O'Connor was appointed as an ensign in the 1st West India Regiment on 27 April 1827. He was promoted to Lieutenant on 22 March 1831, and Captain on 17 January 1834. In 1843, it was decided that the British colonies in West Africa should be garrisoned by the West India Regiments in turn, rather than just by the 3rd West India Regiment. O'Connor was dispatched from Barbados to Sierra Leone, in command of two companies of his regiment. He was promoted to brevet Major on 9 November 1846, and to a full major on 1 January 1847. In 1848, he was dispatched from Jamaica to British Honduras, where there were disturbances among the Yucatan Indians.

In September 1852, O'Connor was appointed as Governor of the Gambia, and was invested with command of all British troops in West Africa. He played a key role in the Soninke-Marabout War and commanded a force of the West India Regiments, black pensioners of those regiments, and the Gambia Militia, against Marabout rebels in the neighboring Kingdom of Kombo in 1853. In particular, he led the Storming of Sabbajee, which was a significant victory over the Marabouts. O'Connor was promoted to brevet Lieutenant-Colonel on 3 February 1853, and brevet Colonel on 28 November 1854. During the conflict with the Marabouts, known as the Soninke-Marabout War, O'Connor negotiated an attempted peace that acquired for Britain a significant tract of land in Kombo.

O'Connor led a joint Anglo-French force against the Marabouts again in 1855, having been personally wounded in an earlier battle, with shots through the left shoulder and right arm. In August 1855, he was able to storm Sabbajee again, raising the town and preventing the growth of Marabout forces in that area of Kombo. He was awarded Companion of the Order of the Bath for his role in this conflict. He was promoted to Regimental Lieutenant-Colonel on 21 September 1855.

O'Connor led British troops against Morant Bay rebellion in Jamaica in 1865, when several Europeans were murdered by rebellious Jamaicans. Up to 439 black peasants were killed in the reprisals led by O'Connor, some 600 flogged and about 1000 houses burned down. O'Connor was rewarded for his response to the rebellion by the Jamaica colonial government. On 24 April 1866, he was promoted to Major-General, and in January 1867 was President of the Legislative Council of Jamaica and a senior member of its Privy Council. He administered the government in this period during a brief absence of John Peter Grant. By 1870, he had become President of the Privy Council, and remained as an official member of the Legislative Council.

Although the connection is unclear, a vault on the north-west slopes of the Glasgow Necropolis memorialises O'Connor and contains some of his children.

==Personal life==
O'Connor was married in 1856. He died of dropsy and atrophy in Dresden, Saxony, on 24 March 1873.

Dataset excerpts:
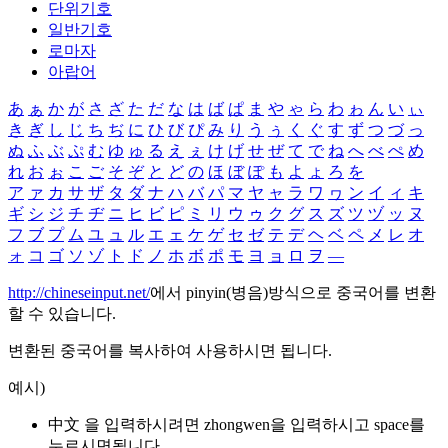
단위기호
일반기호
로마자
아랍어
あ
ぁ
か
が
さ
ざ
た
だ
な
は
ば
ぱ
ま
や
ゃ
ら
わ
ゎ
ん
い
ぃ
き
ぎ
し
じ
ち
ぢ
に
ひ
び
ぴ
み
り
う
ぅ
く
ぐ
す
ず
つ
づ
っ
ぬ
ふ
ぶ
ぷ
む
ゆ
ゅ
る
え
ぇ
け
げ
せ
ぜ
て
で
ね
へ
べ
ぺ
め
れ
お
ぉ
こ
ご
そ
ぞ
と
ど
の
ほ
ぼ
ぽ
も
よ
ょ
ろ
を
ア
ァ
カ
サ
ザ
タ
ダ
ナ
ハ
バ
パ
マ
ヤ
ャ
ラ
ワ
ヮ
ン
イ
ィ
キ
ギ
シ
ジ
チ
ヂ
ニ
ヒ
ビ
ピ
ミ
リ
ウ
ゥ
ク
グ
ス
ズ
ツ
ヅ
ッ
ヌ
フ
ブ
プ
ム
ユ
ュ
ル
エ
ェ
ケ
ゲ
セ
ゼ
テ
デ
ヘ
ベ
ペ
メ
レ
オ
ォ
コ
ゴ
ソ
ゾ
ト
ド
ノ
ホ
ボ
ポ
モ
ヨ
ョ
ロ
ヲ
―
http://chineseinput.net/
에서 pinyin(병음)방식으로 중국어를 변환
할 수 있습니다.
변환된 중국어를 복사하여 사용하시면 됩니다.
예시)
中文 을 입력하시려면
zhongwen
을 입력하시고 space를
누르시면됩니다.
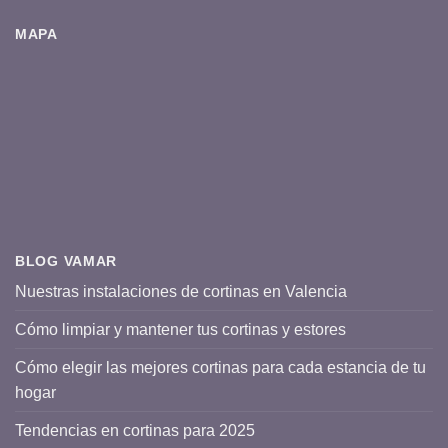
MAPA
BLOG VAMAR
Nuestras instalaciones de cortinas en Valencia
Cómo limpiar y mantener tus cortinas y estores
Cómo elegir las mejores cortinas para cada estancia de tu
hogar
Tendencias en cortinas para 2025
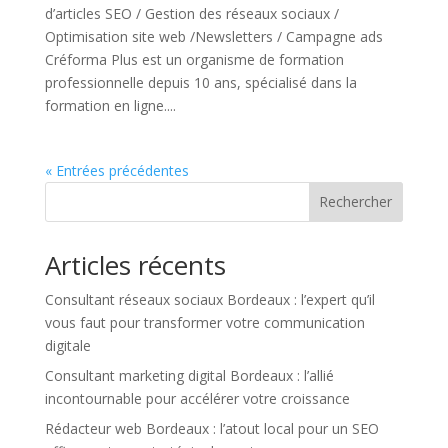
d’articles SEO / Gestion des réseaux sociaux /
Optimisation site web /Newsletters / Campagne ads
Créforma Plus est un organisme de formation
professionnelle depuis 10 ans, spécialisé dans la
formation en ligne....
« Entrées précédentes
Rechercher
Articles récents
Consultant réseaux sociaux Bordeaux : l’expert qu’il
vous faut pour transformer votre communication
digitale
Consultant marketing digital Bordeaux : l’allié
incontournable pour accélérer votre croissance
Rédacteur web Bordeaux : l’atout local pour un SEO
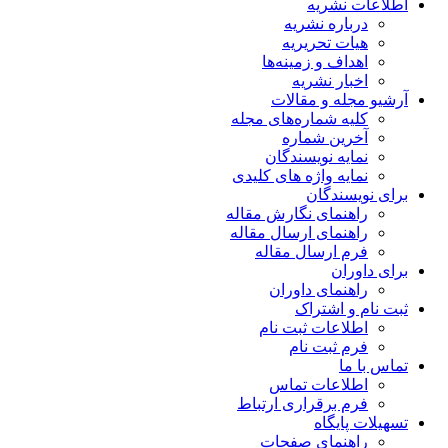
اطلاعات نشریه
درباره نشریه
هیات تحریریه
اهداف و زمینه‌ها
اخبار نشریه
آرشیو مجله و مقالات
کلیه شماره‌های مجله
آخرین شماره
نمایه نویسندگان
نمایه واژه های کلیدی
برای نویسندگان
راهنمای نگارش مقاله
راهنمای ارسال مقاله
فرم ارسال مقاله
برای داوران
راهنمای داوران
ثبت نام و اشتراک
اطلاعات ثبت نام
فرم ثبت نام
تماس با ما
اطلاعات تماس
فرم برقراری ارتباط
تسهیلات پایگاه
راهنمای صفحات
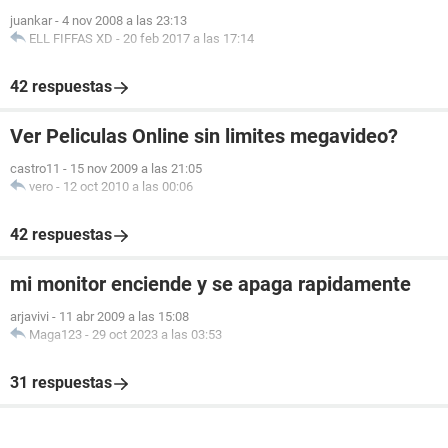
juankar
-
4 nov 2008 a las 23:13
ELL FIFFAS XD
-
20 feb 2017 a las 17:14
42 respuestas
Ver Peliculas Online sin limites megavideo?
castro11
-
15 nov 2009 a las 21:05
vero
-
12 oct 2010 a las 00:06
42 respuestas
mi monitor enciende y se apaga rapidamente
arjavivi
-
11 abr 2009 a las 15:08
Maga123
-
29 oct 2023 a las 03:53
31 respuestas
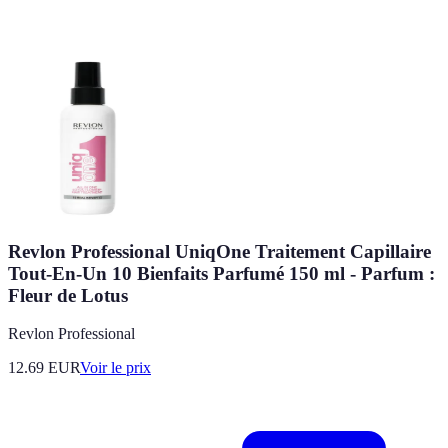
Revlon Professional UniqOne Traitement Capillaire
Tout-En-Un 10 Bienfaits Parfumé 150 ml - Parfum :
Fleur de Lotus
Revlon Professional
12.69
EUR
Voir le prix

Action item: From the account of O'Connor's career, list every rank he was promoted to, each with the date of that promotion.

Exercise result:
- Lieutenant: 22 March 1831
- Captain: 17 January 1834
- Brevet Major: 9 November 1846
- Full major: 1 January 1847
- Brevet Lieutenant-Colonel: 3 February 1853
- Brevet Colonel: 28 November 1854
- Regimental Lieutenant-Colonel: 21 September 1855
- Major-General: 24 April 1866